BOISE – While a federal judge ponders whether to issue an injunction stopping wolf hunts in Idaho and Montana, Idaho hunters are heading into the woods, ready to target wolves a half-hour before sunrise today.
Marv Hagedorn, an Idaho state representative who’s been hunting since he was a youngster in Potlatch, Idaho, plans to head out at 3 a.m. Hagedorn, R-Meridian, said he’s not counting on bagging an elusive wolf.
“We call it hunting and not finding for a reason,” he said. “It’s more of a celebration of gaining our right as a state to manage our wildlife again, all of our wildlife.”
Thirteen conservation groups that went to court Monday morning seeking the injunction were disappointed the judge didn’t rule from the bench. “It’s just all in limbo right now,” said Suzanne Asha Stone, Northern Rockies representative for Defenders of Wildlife.
“It could come within a matter of days or within a matter of weeks,” Jenny Harbine, an attorney with Earthjustice, the environmental law firm representing the groups, said Monday, “and of course the Idaho wolf hunt will start tomorrow.”
Idaho Fish and Game officials spent a busy day fielding national media inquiries and hurriedly preparing signs to warn away hunters in case the judge halts the hunts after hunters are in the field.
More than 10,000 Idaho hunters already have bought tags for the state’s first-ever wolf hunt, and in two zones, the Lolo and the Sawtooth, the season opens today. Both those zones are remote enough that some hunters could be far out in the woods, with no radio or cell phone reception to learn of an injunction.
Game wardens are standing by to print out closure signs if needed and get them posted at access points, said Ed Mitchell, Idaho Fish and Game conservation information supervisor. The signs say, in bold letters, “Wolf hunt closed by federal court action.”
“They’re on hold now,” Mitchell said.
U.S. District Judge Donald Molloy in Missoula heard three hours of arguments on both sides on Monday, then took the matter under advisement, saying he’d rule “as quickly as I can.”

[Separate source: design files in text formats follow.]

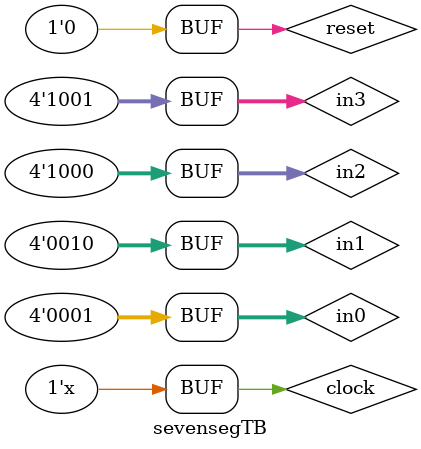
<source format=v>
`timescale 1 ns / 1 ps

module sevensegTB();

	reg clock, reset;
	reg [3:0] in0, in1, in2, in3;
	wire a, b, c, d, e, f, g, dp;
	wire [3:0] an;
	
sevenseg UUT(clock,reset,in0,in1,in2,in3,a,b,c,d,e,f,g,dp,an);

	initial begin
	   clock = 0;
	   reset = 0;
		in0 = 4'b0001;
		in1 = 4'b0010;
		in2 = 4'b1000;
		in3 = 4'b1001;
		#500;
	end

	always begin
		#5 clock = ~clock;
	end
	
endmodule
</source>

Doug Honnold of Earthjustice said wolves, considered endangered until May of this year, remain at risk because the states lack sufficient safeguards to protect them. “It’s the endangered species that need to be protected, not the states’ rights to kill wolves,” he said.
Michael Eitel, representing the Fish and Wildlife Service, said the agency would keep monitoring the wolves and step in to return the species to the endangered list if warranted. “The Northern Rocky Mountain wolves are doing very well,” Eitel said. “Yes there might be wolves that are killed, but that will not affect the population in Idaho and Montana.”

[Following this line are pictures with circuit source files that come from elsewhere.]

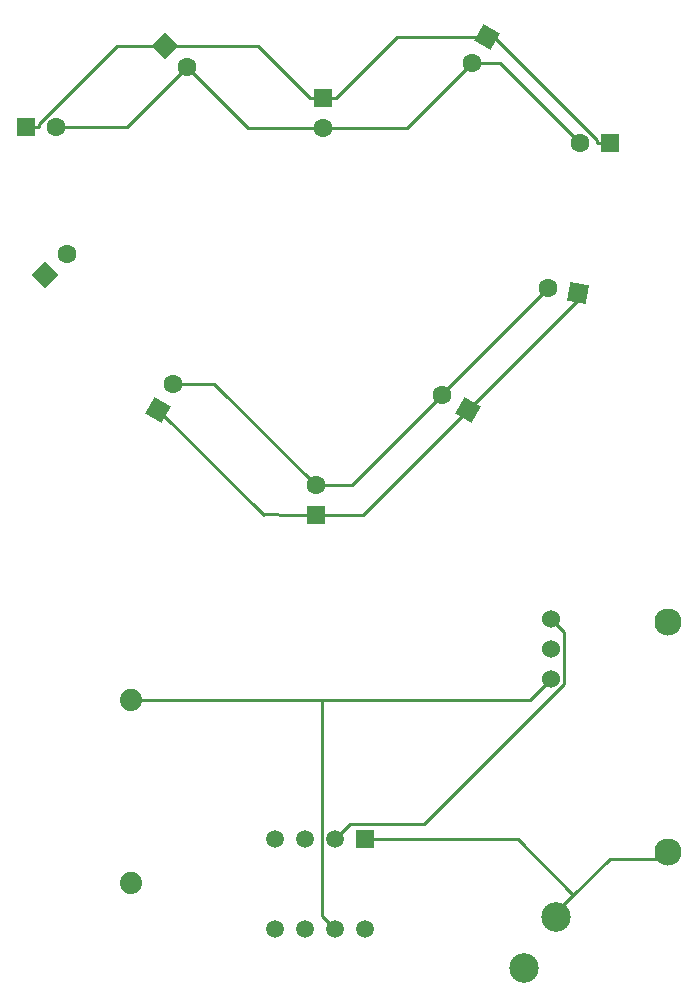
<source format=gbl>
G04 Layer: BottomLayer*
G04 EasyEDA v6.5.44, 2024-08-08 08:25:12*
G04 3ea92b5279af498992845473a6f1f495,b0d0efe6ac584fe99c24f131b36d675a,10*
G04 Gerber Generator version 0.2*
G04 Scale: 100 percent, Rotated: No, Reflected: No *
G04 Dimensions in millimeters *
G04 leading zeros omitted , absolute positions ,4 integer and 5 decimal *
%FSLAX45Y45*%
%MOMM*%

%AMMACRO1*21,1,$1,$2,0,0,$3*%
%ADD10C,0.2540*%
%ADD11R,1.5000X1.5000*%
%ADD12C,1.5000*%
%ADD13C,1.5240*%
%ADD14C,2.3000*%
%ADD15C,1.8796*%
%ADD16MACRO1,1.6X1.6X-45.0000*%
%ADD17C,1.6000*%
%ADD18R,1.6000X1.6000*%
%ADD19MACRO1,1.6X1.6X45.0000*%
%ADD20MACRO1,1.6X1.6X60.0001*%
%ADD21MACRO1,1.6X1.6X150.0001*%
%ADD22MACRO1,1.6X1.6X170.0002*%
%ADD23MACRO1,1.6X1.6X-119.9999*%
%ADD24C,2.5000*%

%LPD*%
D10*
X152400Y-889000D02*
G01*
X410715Y-901700D01*
X596900Y-901700D01*
X596900Y-901700D02*
G01*
X744976Y-901700D01*
X1003300Y-901700D01*
X-1854200Y2387600D02*
G01*
X-1746224Y2387600D01*
X-1746224Y2387600D02*
G01*
X-1746224Y2414600D01*
X-1086512Y3074311D01*
X-673994Y3074311D01*
X-736600Y-8384D02*
G01*
X156715Y-901700D01*
X998976Y-901700D02*
G01*
X1887976Y-12700D01*
X660400Y2628900D02*
G01*
X552419Y2628900D01*
X552419Y2628900D02*
G01*
X107007Y3074311D01*
X-673994Y3074311D01*
X714400Y2628900D02*
G01*
X660400Y2628900D01*
X714400Y2628900D02*
G01*
X768375Y2628900D01*
X2978124Y2274900D02*
G01*
X2107740Y3145284D01*
X2044700Y3145284D01*
X2044700Y3145284D02*
G01*
X1284752Y3145284D01*
X768375Y2628900D01*
X-1600200Y2387600D02*
G01*
X-1001501Y2387600D01*
X-494388Y2894713D01*
X-609600Y211584D02*
G01*
X-262384Y211584D01*
X596900Y-647700D01*
X1668015Y114300D02*
G01*
X1668015Y126032D01*
X2567322Y1025344D01*
X596900Y-647700D02*
G01*
X906015Y-647700D01*
X1668015Y114300D01*
X660400Y2374900D02*
G01*
X25425Y2374900D01*
X-494388Y2894713D01*
X1917700Y2925315D02*
G01*
X1367276Y2374900D01*
X660400Y2374900D01*
X1917700Y2925315D02*
G01*
X2154684Y2925315D01*
X2832100Y2247900D01*
X1887976Y-12700D02*
G01*
X2817464Y916787D01*
X2817464Y981255D01*
X2978124Y2247900D02*
G01*
X2978124Y2274900D01*
X3086100Y2247900D02*
G01*
X2978124Y2247900D01*
X2590797Y-1778000D02*
G01*
X2703243Y-1890445D01*
X2703243Y-2332151D01*
X1515615Y-3519779D01*
X887117Y-3519779D01*
X761997Y-3644900D01*
X1015997Y-3644900D02*
G01*
X2306520Y-3644900D01*
X2778859Y-4117238D01*
X650872Y-2463495D02*
G01*
X2413302Y-2463495D01*
X2590797Y-2286000D01*
X-965202Y-2463495D02*
G01*
X650872Y-2463495D01*
X650872Y-2463495D02*
G01*
X650872Y-4295775D01*
X761997Y-4406900D01*
X3581397Y-3756304D02*
G01*
X3581397Y-3810000D01*
X3086097Y-3810000D01*
X2778859Y-4117238D01*
X2778856Y-4117339D02*
G01*
X2590794Y-4305300D01*
X2628900Y-4330700D01*
D11*
G01*
X1016000Y-3644900D03*
D12*
G01*
X762000Y-3644900D03*
G01*
X508000Y-3644900D03*
G01*
X254000Y-3644900D03*
G01*
X1016000Y-4406900D03*
G01*
X762000Y-4406900D03*
G01*
X508000Y-4406900D03*
G01*
X254000Y-4406900D03*
D13*
G01*
X2590800Y-2032000D03*
G01*
X2590800Y-2286000D03*
G01*
X2590800Y-1778000D03*
D14*
G01*
X3581400Y-3756304D03*
G01*
X3581400Y-1806295D03*
D15*
G01*
X-965200Y-2463495D03*
G01*
X-965200Y-4013504D03*
D16*
G01*
X-674001Y3074301D03*
D17*
G01*
X-494385Y2894685D03*
D18*
G01*
X-1854200Y2387600D03*
D17*
G01*
X-1600200Y2387600D03*
D19*
G01*
X-1690001Y1129398D03*
D17*
G01*
X-1510385Y1308988D03*
D20*
G01*
X-736600Y-8385D03*
D17*
G01*
X-609600Y211581D03*
D18*
G01*
X596900Y-901700D03*
D17*
G01*
X596900Y-647700D03*
D18*
G01*
X660400Y2628900D03*
D17*
G01*
X660400Y2374900D03*
D21*
G01*
X1887985Y-12700D03*
D17*
G01*
X1668018Y114300D03*
D22*
G01*
X2817469Y981246D03*
D17*
G01*
X2567330Y1025347D03*
D18*
G01*
X3086100Y2247900D03*
D17*
G01*
X2832100Y2247900D03*
D23*
G01*
X2044700Y3145285D03*
D17*
G01*
X1917700Y2925318D03*
D24*
G01*
X2362200Y-4737100D03*
G01*
X2628900Y-4305300D03*
M02*

</source>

Idaho Attorney General Lawrence Wasden said, “The plaintiffs gave an indication that they didn’t trust the state of Idaho to properly manage wolves.”
Stone noted that Idaho lawmakers passed a resolution in 2001 demanding that “wolf recovery efforts in Idaho be discontinued immediately, and wolves be removed by whatever means necessary.” The non-binding measure, HJM 5, passed the House 53-2 and the Senate 30-3.
“It’s clear that Idaho has a long history of being hostile to wolves,” she said.
Idaho plans to allow hunters to kill up to 220 wolves – about a quarter of the state’s wolf population – while Montana has set its statewide limit at 75 wolves. The season in the North Idaho Panhandle starts Oct. 1.
Molloy is the same judge who issued an injunction in 2008 blocking planned wolf hunts. Since then, wolves have been removed from the endangered species list in Idaho and Montana, but they continue to be listed in Wyoming, because that state’s wolf management plans haven’t met federal standards.
Idaho plans to allow hunters to kill up to 220 wolves – about a quarter of the state’s wolf population – while Montana has set its limit at 75 wolves. The season starts in the North Idaho Panhandle on Oct. 1.
One concern Molloy raised when he issued the 2008 injunction was the lack of evidence of genetic mixing between the wolf populations in the various states.
“I don’t think he was provided with enough information on that issue last year,” Mitchell said. “Since he talked about it, both states have gathered up a lot more information about it.”
Evidence of genetic mixing would show that, rather than isolated populations that could, in time, develop genetic problems that could lead to extinction, the wolf population in the region is a single, viable population, Mitchell said.
The gray wolf was declared endangered in Idaho in 1974; 35 wolves were reintroduced into central Idaho in 1995, and they’ve since multiplied. Idaho Fish and Game now estimates there are 1,020 wolves in Idaho.